═══ Available data

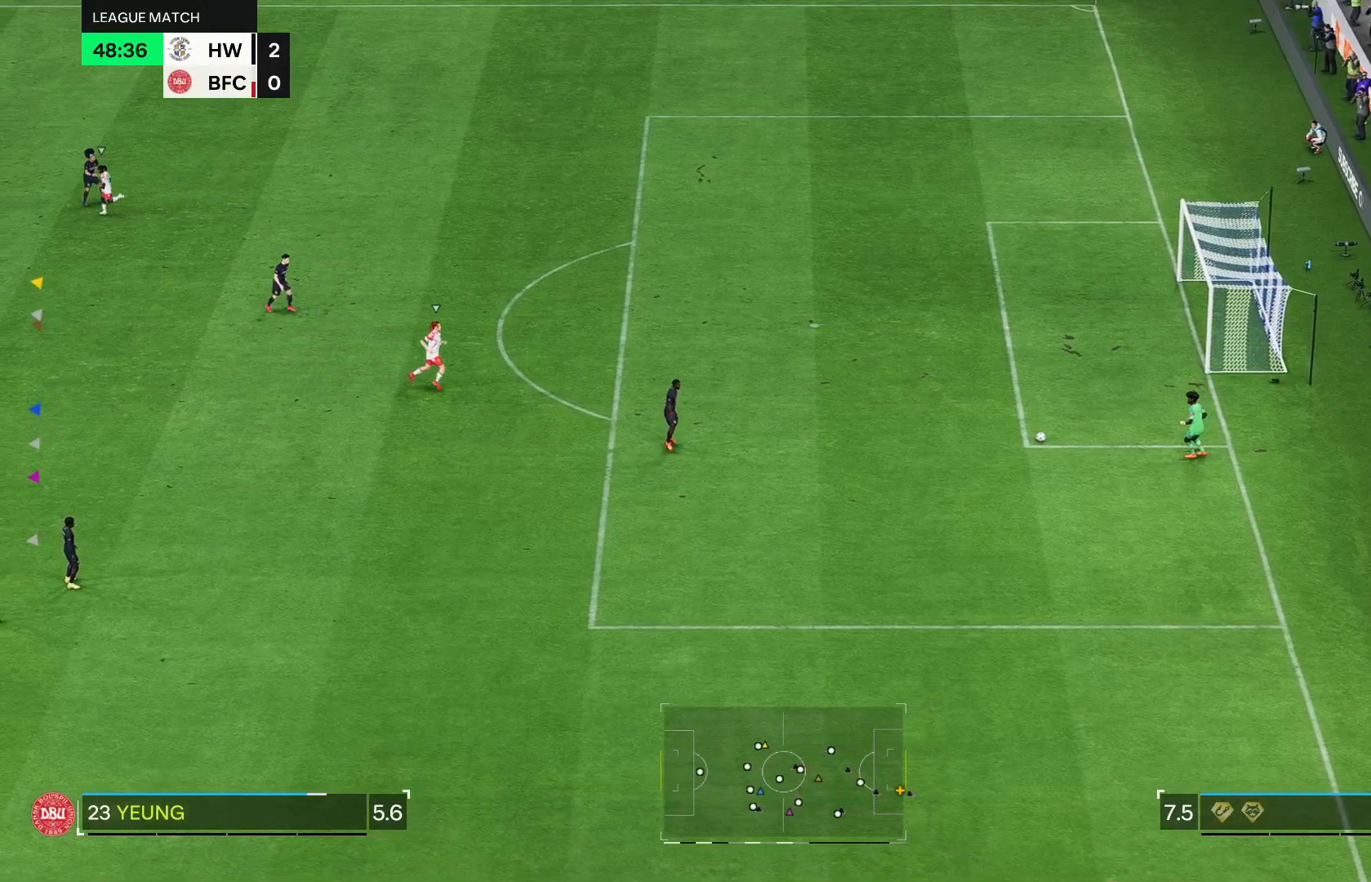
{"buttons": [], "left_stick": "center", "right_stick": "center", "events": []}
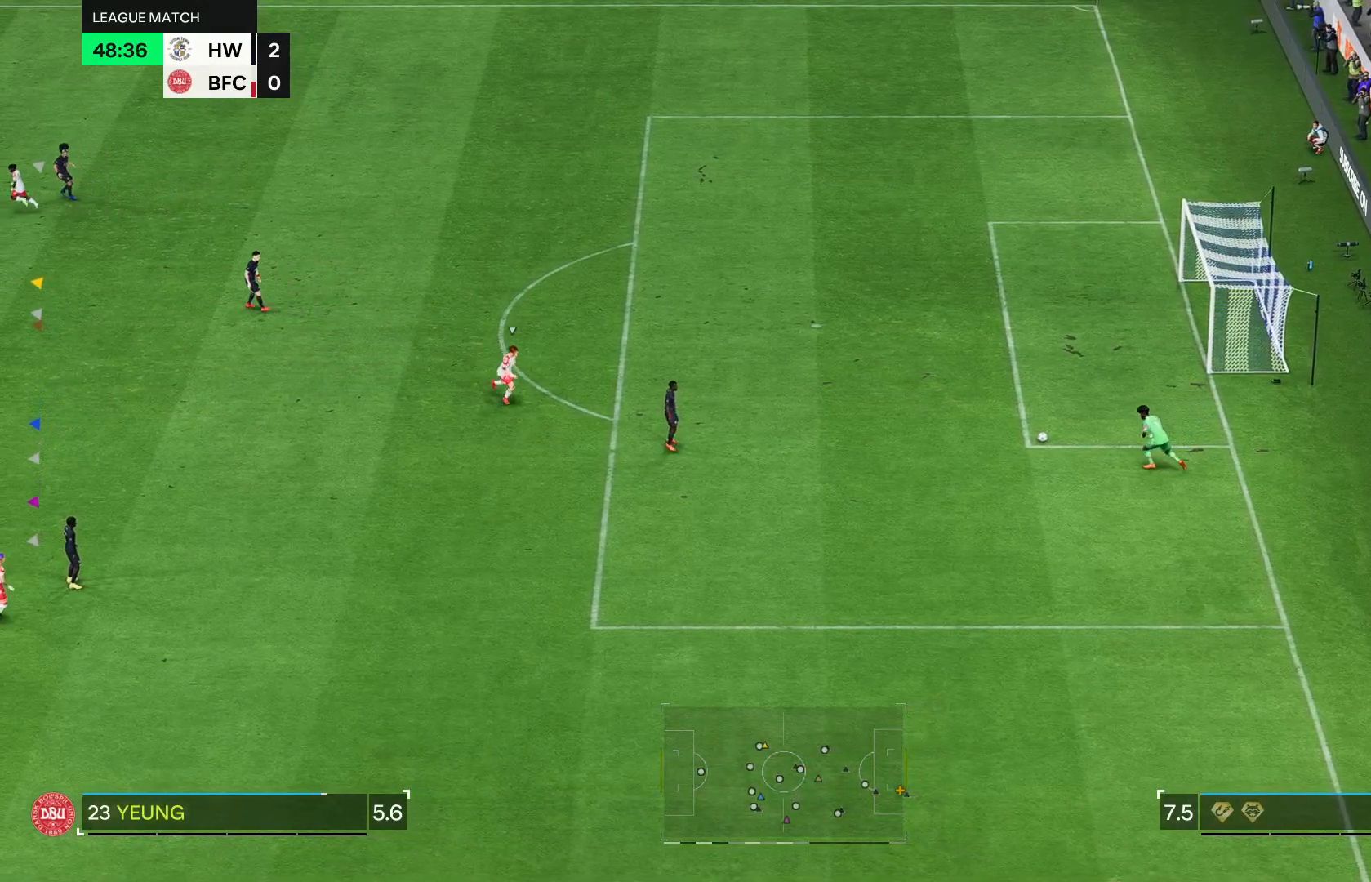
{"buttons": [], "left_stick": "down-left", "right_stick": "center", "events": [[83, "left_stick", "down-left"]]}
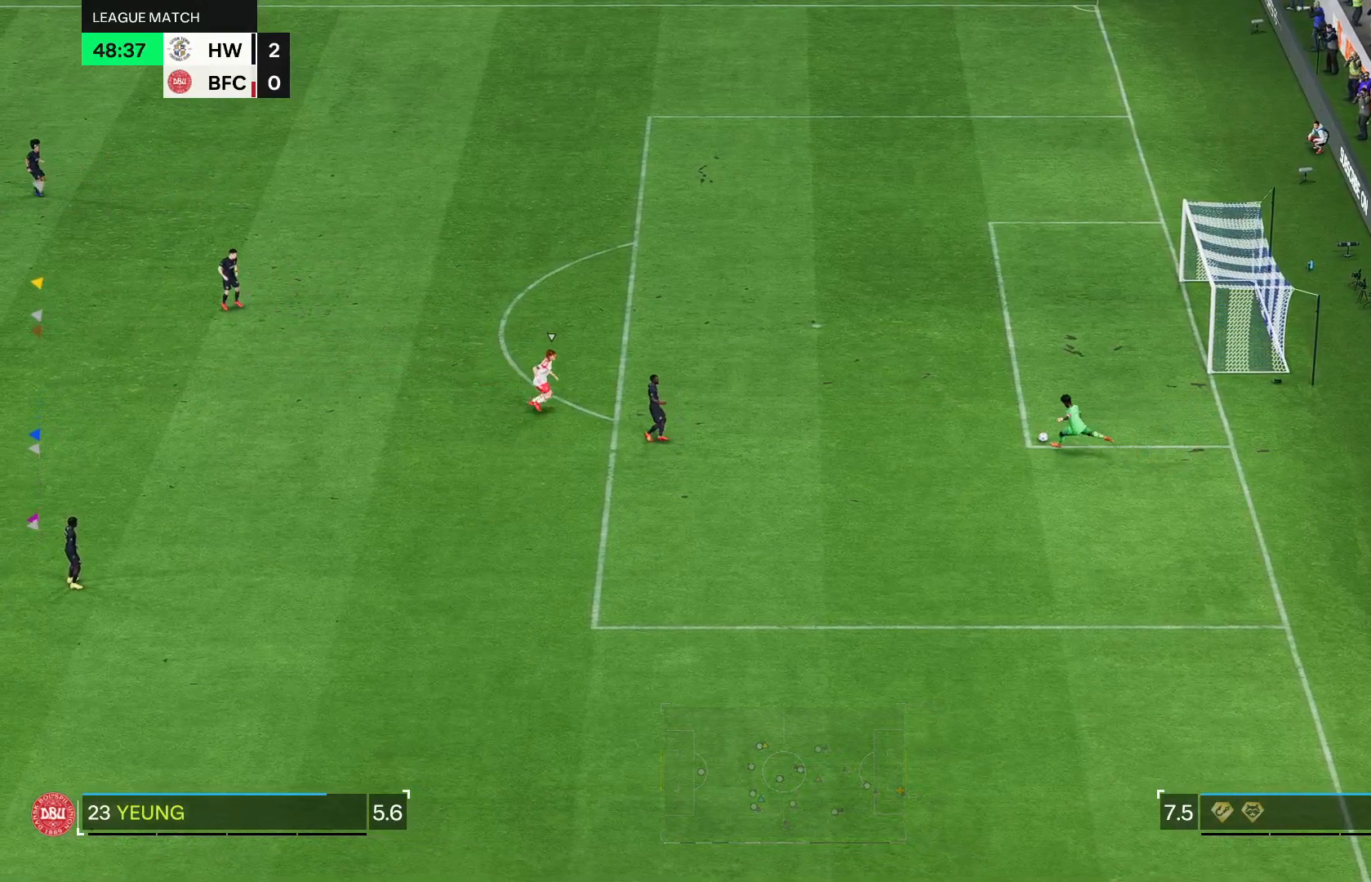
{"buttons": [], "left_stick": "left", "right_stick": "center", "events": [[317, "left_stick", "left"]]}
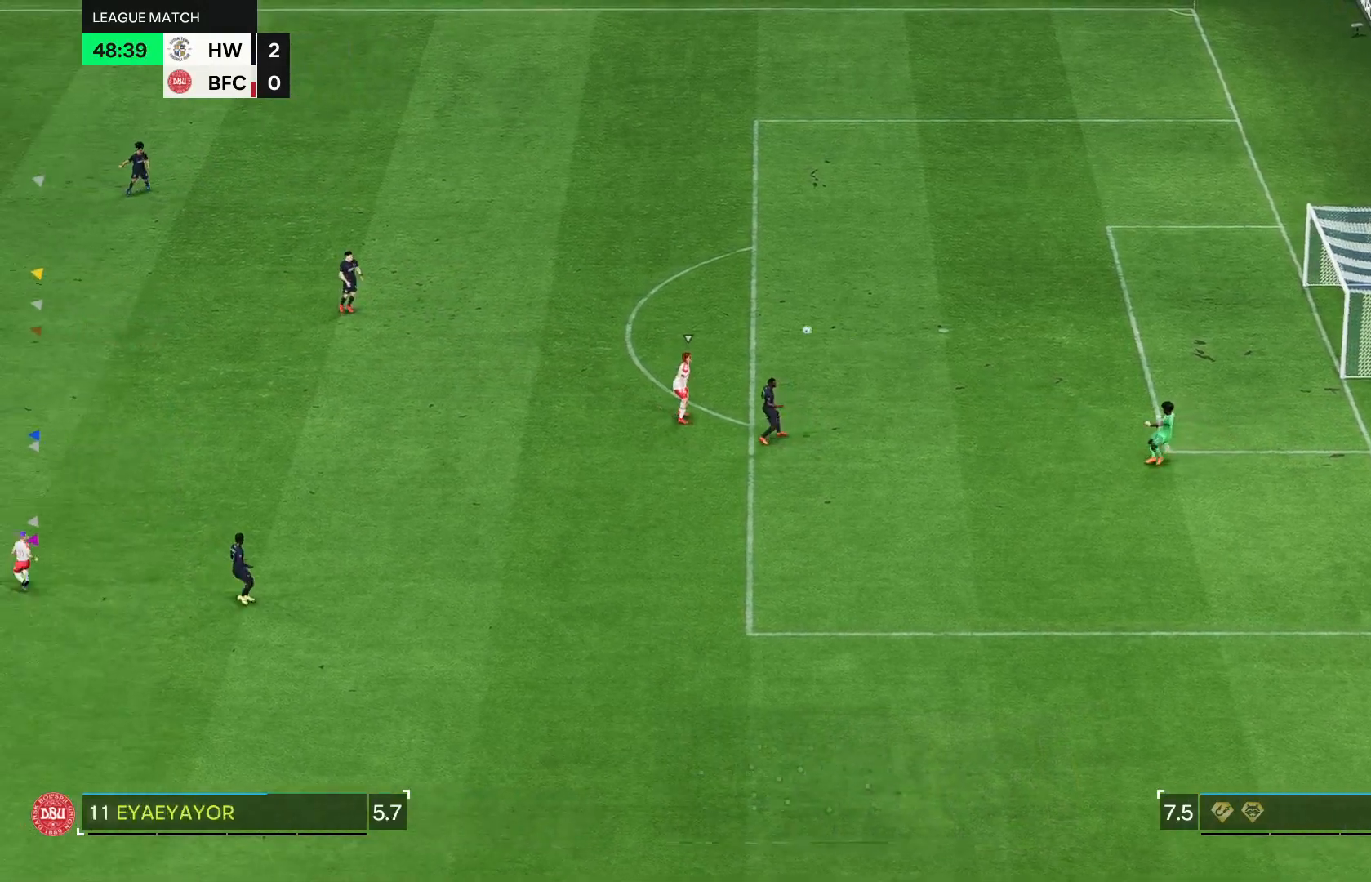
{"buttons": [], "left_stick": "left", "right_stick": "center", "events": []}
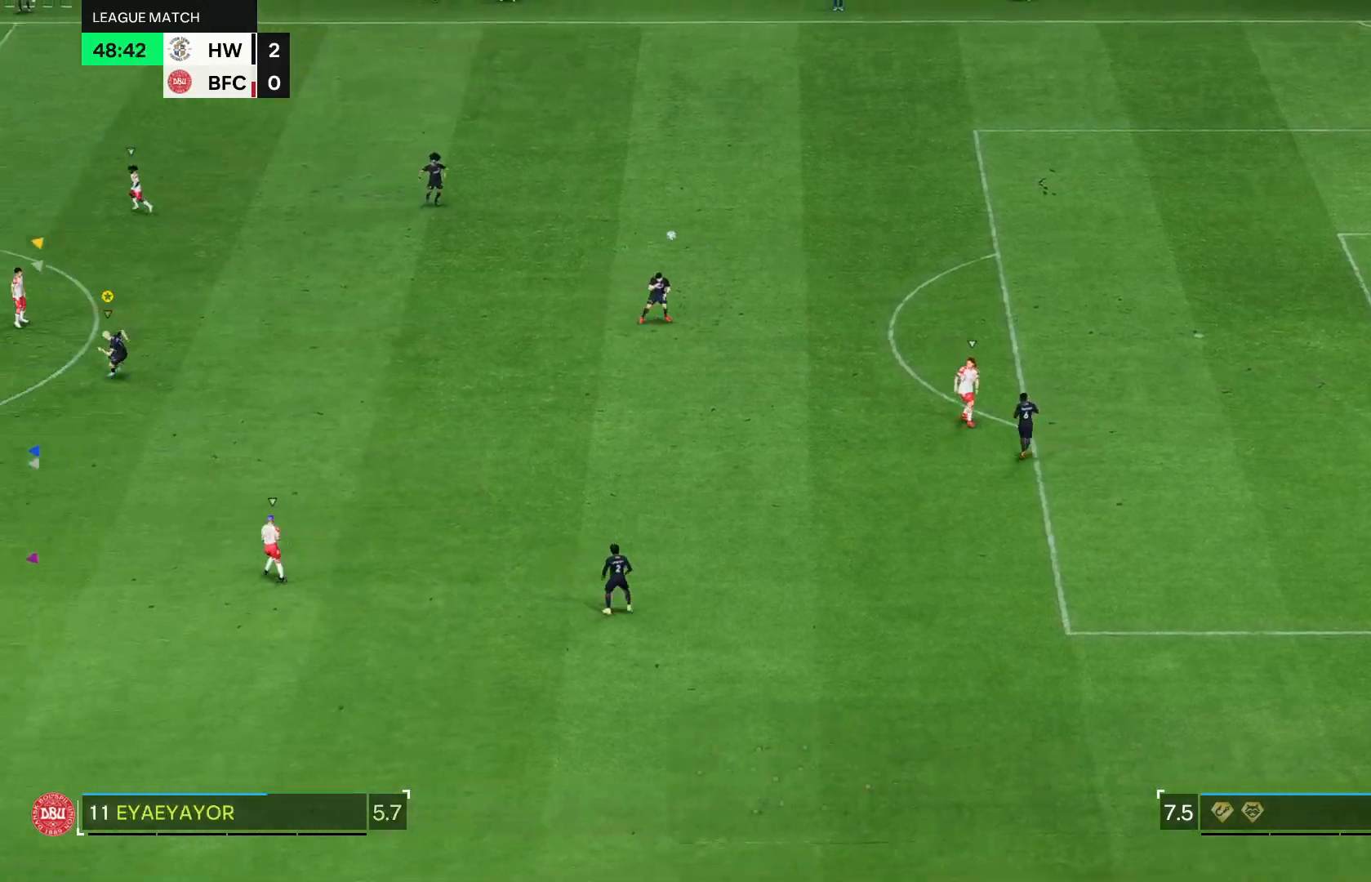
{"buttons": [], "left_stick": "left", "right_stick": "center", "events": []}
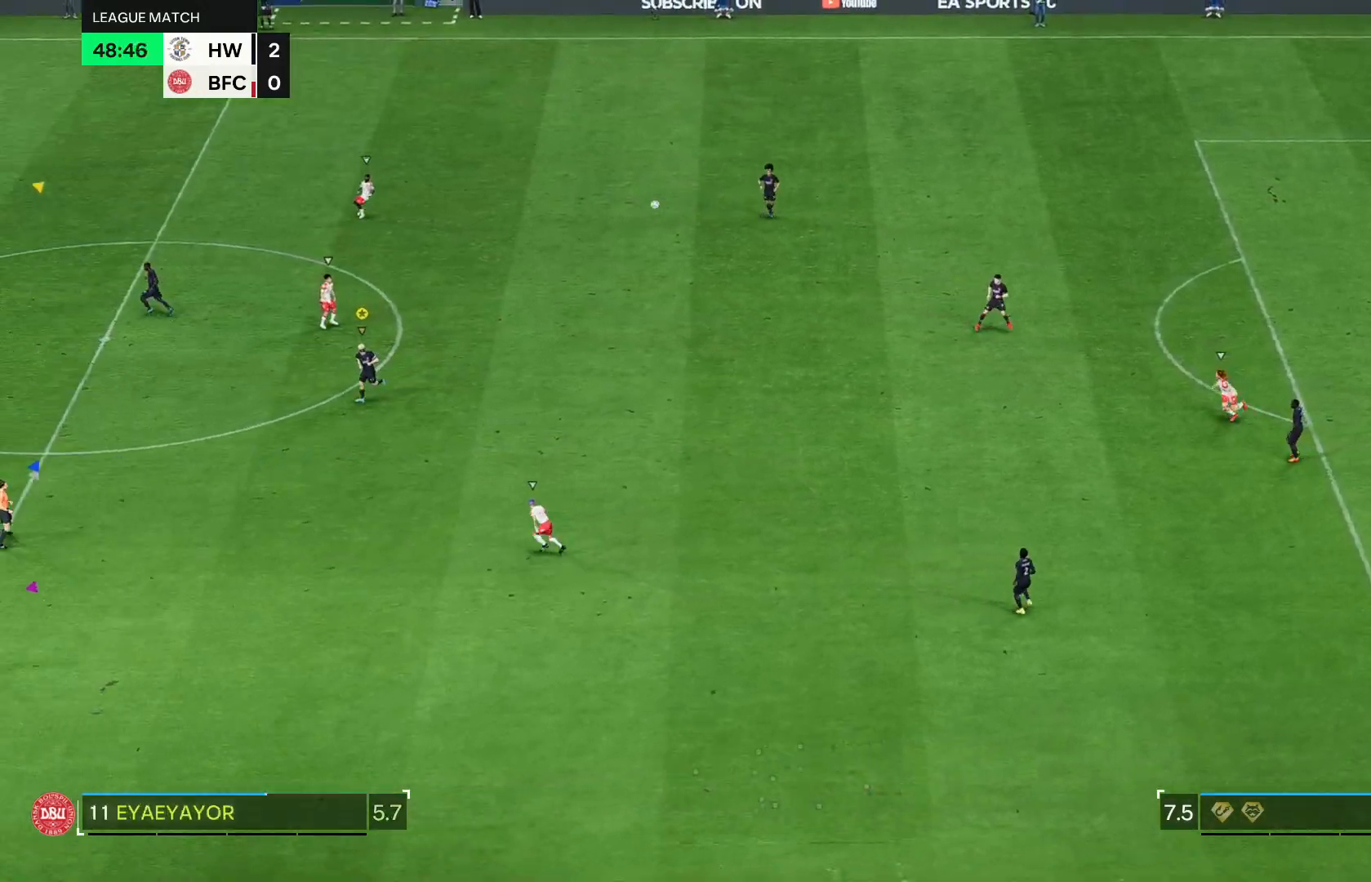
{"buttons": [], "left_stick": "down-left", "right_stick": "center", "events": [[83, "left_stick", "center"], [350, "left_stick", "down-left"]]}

══════

▶ _Problem details_
Copy the listing exactly. Any image in it stays out of the copy.

▶ _Exercise solution_
{"buttons": [], "left_stick": "center", "right_stick": "center", "events": []}
{"buttons": [], "left_stick": "down-left", "right_stick": "center", "events": [[83, "left_stick", "down-left"]]}
{"buttons": [], "left_stick": "left", "right_stick": "center", "events": [[317, "left_stick", "left"]]}
{"buttons": [], "left_stick": "left", "right_stick": "center", "events": []}
{"buttons": [], "left_stick": "left", "right_stick": "center", "events": []}
{"buttons": [], "left_stick": "down-left", "right_stick": "center", "events": [[83, "left_stick", "center"], [350, "left_stick", "down-left"]]}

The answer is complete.